*** Opening of Dataset records ***

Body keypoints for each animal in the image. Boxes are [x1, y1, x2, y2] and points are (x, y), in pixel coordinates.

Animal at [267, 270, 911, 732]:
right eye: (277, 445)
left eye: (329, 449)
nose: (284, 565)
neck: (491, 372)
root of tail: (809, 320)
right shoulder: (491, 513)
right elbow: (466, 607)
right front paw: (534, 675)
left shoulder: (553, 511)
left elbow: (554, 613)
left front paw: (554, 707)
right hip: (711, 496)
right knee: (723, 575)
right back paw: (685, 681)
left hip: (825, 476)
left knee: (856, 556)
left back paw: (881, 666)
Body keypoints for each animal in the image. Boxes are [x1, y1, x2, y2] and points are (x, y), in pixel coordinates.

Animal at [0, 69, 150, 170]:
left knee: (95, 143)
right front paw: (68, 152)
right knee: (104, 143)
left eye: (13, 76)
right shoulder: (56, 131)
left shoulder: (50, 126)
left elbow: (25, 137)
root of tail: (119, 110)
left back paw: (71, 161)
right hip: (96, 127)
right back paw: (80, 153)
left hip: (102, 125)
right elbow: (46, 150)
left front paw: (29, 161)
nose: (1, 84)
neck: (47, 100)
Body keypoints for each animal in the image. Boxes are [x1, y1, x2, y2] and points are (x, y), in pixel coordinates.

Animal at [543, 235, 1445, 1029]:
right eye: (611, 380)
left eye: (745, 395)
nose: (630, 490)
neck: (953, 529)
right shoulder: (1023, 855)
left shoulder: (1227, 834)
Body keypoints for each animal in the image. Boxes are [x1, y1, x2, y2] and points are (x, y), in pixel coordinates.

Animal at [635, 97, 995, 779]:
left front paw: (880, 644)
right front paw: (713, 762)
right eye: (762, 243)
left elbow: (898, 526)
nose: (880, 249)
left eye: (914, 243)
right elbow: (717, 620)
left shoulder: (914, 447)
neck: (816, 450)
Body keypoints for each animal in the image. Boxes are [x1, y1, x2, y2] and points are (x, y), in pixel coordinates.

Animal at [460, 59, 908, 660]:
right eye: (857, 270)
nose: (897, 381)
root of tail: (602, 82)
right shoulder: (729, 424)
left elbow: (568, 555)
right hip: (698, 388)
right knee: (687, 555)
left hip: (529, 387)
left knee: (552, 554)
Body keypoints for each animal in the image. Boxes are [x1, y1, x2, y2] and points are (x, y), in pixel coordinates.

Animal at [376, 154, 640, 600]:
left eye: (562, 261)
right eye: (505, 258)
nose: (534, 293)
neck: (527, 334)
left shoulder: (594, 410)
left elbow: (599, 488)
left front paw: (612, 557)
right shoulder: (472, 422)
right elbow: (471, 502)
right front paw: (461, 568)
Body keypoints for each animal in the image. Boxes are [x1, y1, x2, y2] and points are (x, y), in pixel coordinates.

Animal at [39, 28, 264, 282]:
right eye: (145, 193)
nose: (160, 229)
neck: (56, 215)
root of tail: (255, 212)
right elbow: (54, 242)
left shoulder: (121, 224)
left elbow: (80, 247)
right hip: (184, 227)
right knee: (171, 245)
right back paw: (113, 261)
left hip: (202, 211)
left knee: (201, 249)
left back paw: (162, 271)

*** Close of Dataset records ***

◆ What is required
Review the entries above and return every line where "elbow" appears.

◆ Reply
right elbow: (466, 607)
left elbow: (554, 613)
left elbow: (25, 137)
right elbow: (46, 150)
left elbow: (898, 526)
right elbow: (717, 620)
left elbow: (568, 555)
left elbow: (599, 488)
right elbow: (471, 502)
right elbow: (54, 242)
left elbow: (80, 247)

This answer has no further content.